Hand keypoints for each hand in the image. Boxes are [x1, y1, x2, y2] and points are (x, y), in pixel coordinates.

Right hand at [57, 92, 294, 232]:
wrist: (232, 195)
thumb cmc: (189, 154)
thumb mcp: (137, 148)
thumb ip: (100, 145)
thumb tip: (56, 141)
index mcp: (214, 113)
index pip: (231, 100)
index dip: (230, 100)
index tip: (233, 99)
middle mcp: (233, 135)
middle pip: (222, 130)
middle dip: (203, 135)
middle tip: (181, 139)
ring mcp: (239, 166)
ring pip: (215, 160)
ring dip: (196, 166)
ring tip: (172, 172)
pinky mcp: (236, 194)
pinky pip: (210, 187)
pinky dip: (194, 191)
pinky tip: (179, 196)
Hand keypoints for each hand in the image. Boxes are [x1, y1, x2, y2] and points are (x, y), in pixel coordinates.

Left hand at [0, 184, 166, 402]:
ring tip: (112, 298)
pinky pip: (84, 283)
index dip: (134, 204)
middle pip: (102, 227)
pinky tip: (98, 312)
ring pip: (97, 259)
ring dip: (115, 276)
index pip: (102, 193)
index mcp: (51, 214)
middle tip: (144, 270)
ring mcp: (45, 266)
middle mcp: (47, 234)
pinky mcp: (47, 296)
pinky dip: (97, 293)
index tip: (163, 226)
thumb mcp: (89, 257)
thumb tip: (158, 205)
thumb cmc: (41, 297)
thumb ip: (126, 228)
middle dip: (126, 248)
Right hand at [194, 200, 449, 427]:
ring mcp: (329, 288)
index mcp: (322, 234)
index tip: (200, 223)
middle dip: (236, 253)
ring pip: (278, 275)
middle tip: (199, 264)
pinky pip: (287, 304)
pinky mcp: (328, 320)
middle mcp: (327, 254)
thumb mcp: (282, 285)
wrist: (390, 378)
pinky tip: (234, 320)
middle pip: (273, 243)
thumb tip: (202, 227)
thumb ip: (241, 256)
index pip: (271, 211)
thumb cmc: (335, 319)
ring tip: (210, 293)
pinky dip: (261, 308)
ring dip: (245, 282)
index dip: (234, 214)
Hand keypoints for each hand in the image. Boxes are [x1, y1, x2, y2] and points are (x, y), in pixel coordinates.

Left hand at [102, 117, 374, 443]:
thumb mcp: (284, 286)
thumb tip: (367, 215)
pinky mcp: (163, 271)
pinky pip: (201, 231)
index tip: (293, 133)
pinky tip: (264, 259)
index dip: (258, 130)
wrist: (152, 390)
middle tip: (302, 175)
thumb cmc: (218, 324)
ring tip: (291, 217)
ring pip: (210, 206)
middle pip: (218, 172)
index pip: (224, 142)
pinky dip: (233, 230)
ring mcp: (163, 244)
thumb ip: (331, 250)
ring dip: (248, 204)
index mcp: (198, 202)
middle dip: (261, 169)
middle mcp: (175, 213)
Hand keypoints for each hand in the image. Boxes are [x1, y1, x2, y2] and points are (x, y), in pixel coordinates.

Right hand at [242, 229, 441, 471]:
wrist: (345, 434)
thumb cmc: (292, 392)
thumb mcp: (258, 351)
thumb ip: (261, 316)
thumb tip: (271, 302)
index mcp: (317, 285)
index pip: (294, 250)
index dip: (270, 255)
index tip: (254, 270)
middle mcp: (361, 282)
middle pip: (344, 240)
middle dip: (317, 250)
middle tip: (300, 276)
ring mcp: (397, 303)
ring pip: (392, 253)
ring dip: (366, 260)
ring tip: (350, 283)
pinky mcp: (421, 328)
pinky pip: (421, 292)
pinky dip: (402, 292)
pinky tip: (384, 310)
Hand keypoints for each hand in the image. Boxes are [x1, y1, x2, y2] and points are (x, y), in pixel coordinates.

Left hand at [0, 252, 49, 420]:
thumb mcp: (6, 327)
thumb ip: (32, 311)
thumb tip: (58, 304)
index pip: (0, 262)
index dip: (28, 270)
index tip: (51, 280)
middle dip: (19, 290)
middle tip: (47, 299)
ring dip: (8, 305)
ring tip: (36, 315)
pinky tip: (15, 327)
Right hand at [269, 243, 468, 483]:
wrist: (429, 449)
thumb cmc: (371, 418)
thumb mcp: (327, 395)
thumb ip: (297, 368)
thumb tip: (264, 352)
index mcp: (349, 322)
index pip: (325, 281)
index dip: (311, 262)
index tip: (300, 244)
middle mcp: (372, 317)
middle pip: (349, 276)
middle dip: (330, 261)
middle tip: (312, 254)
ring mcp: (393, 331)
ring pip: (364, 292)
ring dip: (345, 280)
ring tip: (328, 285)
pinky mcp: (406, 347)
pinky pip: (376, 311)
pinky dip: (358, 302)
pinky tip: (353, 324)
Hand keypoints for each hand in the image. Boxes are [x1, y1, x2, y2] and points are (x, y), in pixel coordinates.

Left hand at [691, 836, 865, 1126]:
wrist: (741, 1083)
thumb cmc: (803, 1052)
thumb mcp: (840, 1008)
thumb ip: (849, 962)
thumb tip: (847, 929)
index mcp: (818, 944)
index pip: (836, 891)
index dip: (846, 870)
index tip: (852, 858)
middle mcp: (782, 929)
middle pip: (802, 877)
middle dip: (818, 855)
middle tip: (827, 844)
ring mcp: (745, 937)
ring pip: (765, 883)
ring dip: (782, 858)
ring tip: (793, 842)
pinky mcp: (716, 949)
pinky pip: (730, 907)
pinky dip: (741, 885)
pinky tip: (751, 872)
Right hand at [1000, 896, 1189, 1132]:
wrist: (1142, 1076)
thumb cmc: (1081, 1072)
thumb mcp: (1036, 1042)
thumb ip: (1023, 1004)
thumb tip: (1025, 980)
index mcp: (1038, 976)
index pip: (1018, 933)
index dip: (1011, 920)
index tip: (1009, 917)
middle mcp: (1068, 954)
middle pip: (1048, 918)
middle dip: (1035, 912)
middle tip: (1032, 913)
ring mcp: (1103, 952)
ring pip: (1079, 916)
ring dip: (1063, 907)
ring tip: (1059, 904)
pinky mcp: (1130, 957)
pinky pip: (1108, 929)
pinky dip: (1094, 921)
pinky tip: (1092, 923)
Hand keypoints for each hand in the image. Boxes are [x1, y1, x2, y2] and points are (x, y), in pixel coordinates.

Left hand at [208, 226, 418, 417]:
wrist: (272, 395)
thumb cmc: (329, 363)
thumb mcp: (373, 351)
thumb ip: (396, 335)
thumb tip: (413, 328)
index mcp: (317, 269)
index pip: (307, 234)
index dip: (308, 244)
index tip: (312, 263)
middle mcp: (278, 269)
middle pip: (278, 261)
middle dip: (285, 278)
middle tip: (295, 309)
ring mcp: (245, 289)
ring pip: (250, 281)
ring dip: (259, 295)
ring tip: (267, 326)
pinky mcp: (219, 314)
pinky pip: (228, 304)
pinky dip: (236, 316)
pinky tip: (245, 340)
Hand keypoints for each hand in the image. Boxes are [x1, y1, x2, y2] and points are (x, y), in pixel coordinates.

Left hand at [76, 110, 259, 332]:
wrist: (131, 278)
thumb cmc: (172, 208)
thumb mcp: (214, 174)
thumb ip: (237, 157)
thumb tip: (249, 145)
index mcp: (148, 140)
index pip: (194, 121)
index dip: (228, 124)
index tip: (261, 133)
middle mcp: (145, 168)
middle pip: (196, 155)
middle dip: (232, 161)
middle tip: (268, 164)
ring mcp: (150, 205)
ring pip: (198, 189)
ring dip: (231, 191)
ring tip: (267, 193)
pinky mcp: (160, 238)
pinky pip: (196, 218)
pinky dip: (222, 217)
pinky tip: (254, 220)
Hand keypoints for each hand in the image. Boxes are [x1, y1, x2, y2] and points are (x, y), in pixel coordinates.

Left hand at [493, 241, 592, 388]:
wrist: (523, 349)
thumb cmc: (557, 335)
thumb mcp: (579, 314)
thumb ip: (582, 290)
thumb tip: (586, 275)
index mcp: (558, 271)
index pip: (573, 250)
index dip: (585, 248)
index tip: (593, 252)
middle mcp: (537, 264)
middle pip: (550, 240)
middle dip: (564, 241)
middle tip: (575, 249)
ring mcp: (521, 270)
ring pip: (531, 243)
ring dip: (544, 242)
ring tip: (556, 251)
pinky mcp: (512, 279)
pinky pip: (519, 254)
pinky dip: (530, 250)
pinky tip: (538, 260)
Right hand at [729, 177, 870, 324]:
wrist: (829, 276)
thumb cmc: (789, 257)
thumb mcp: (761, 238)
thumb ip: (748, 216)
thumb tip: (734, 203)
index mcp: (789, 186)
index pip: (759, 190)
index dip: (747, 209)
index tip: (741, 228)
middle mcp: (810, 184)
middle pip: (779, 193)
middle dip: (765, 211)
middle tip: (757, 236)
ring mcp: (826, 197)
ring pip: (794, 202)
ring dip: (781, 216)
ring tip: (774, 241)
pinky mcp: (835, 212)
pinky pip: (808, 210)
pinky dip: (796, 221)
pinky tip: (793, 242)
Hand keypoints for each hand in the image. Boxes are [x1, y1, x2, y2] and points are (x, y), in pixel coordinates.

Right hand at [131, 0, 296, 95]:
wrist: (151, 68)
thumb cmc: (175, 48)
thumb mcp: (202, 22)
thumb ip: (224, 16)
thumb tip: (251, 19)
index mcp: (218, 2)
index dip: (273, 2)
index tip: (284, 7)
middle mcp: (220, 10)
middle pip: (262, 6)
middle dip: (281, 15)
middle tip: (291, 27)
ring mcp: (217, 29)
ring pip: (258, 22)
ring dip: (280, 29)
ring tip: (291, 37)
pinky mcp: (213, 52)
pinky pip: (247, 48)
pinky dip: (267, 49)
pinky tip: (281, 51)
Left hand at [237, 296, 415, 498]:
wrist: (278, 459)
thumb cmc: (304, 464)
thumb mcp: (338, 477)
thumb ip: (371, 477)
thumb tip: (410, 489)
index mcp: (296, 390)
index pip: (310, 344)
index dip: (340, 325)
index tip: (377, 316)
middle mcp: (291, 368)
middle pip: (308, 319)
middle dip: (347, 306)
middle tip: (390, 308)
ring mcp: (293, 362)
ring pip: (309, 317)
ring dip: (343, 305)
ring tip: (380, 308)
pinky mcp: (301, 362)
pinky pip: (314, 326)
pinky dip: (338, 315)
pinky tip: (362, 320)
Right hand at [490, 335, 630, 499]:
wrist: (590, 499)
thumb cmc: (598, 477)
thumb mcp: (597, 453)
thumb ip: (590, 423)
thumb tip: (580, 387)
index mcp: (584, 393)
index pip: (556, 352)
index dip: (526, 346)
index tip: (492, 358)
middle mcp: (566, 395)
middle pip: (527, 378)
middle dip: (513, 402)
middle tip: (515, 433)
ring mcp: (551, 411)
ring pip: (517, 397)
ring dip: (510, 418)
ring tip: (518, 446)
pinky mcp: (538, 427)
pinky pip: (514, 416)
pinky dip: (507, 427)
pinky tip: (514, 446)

> [WHAT IS REQUIRED]
Go through the listing above and write out exactly the lines starting with the one holding "middle tip: (575, 249)" and running through the one holding "pinky pip: (247, 48)", ends included, and no others.

> [TASK RESULT]
middle tip: (575, 249)
ring mcp: (521, 270)
ring pip: (531, 243)
ring dip: (544, 242)
ring tip: (556, 251)
pinky mcp: (512, 279)
pinky pip: (519, 254)
pinky dip: (530, 250)
pinky tip: (538, 260)
Right hand at [729, 177, 870, 324]:
wrist: (829, 276)
thumb cmc: (789, 257)
thumb mcp: (761, 238)
thumb ip: (748, 216)
thumb tip: (734, 203)
index mcp: (789, 186)
index pip: (759, 190)
index dip: (747, 209)
index tip: (741, 228)
middle mcp: (810, 184)
middle pip: (779, 193)
middle dip: (765, 211)
middle tip: (757, 236)
ring mcp: (826, 197)
ring pip: (794, 202)
ring dip: (781, 216)
ring tip: (774, 241)
pinky mcp: (835, 212)
pinky pip: (808, 210)
pinky dip: (796, 221)
pinky tip: (793, 242)
Hand keypoints for each hand in the image. Boxes are [x1, y1, x2, y2] and points are (x, y), in pixel coordinates.

Right hand at [131, 0, 296, 95]:
wrist: (151, 68)
thumb cmc: (175, 48)
thumb mcp: (202, 22)
thumb ip: (224, 16)
thumb tip: (251, 19)
index mcp: (218, 2)
index dip: (273, 2)
index tip: (284, 7)
middle mcp: (220, 10)
middle pip: (262, 6)
middle dip: (281, 15)
middle tip: (291, 27)
ring mcp: (217, 29)
ring pip: (258, 22)
ring dip: (280, 29)
ring tip: (291, 37)
pinky mcp: (213, 52)
pinky pip: (247, 48)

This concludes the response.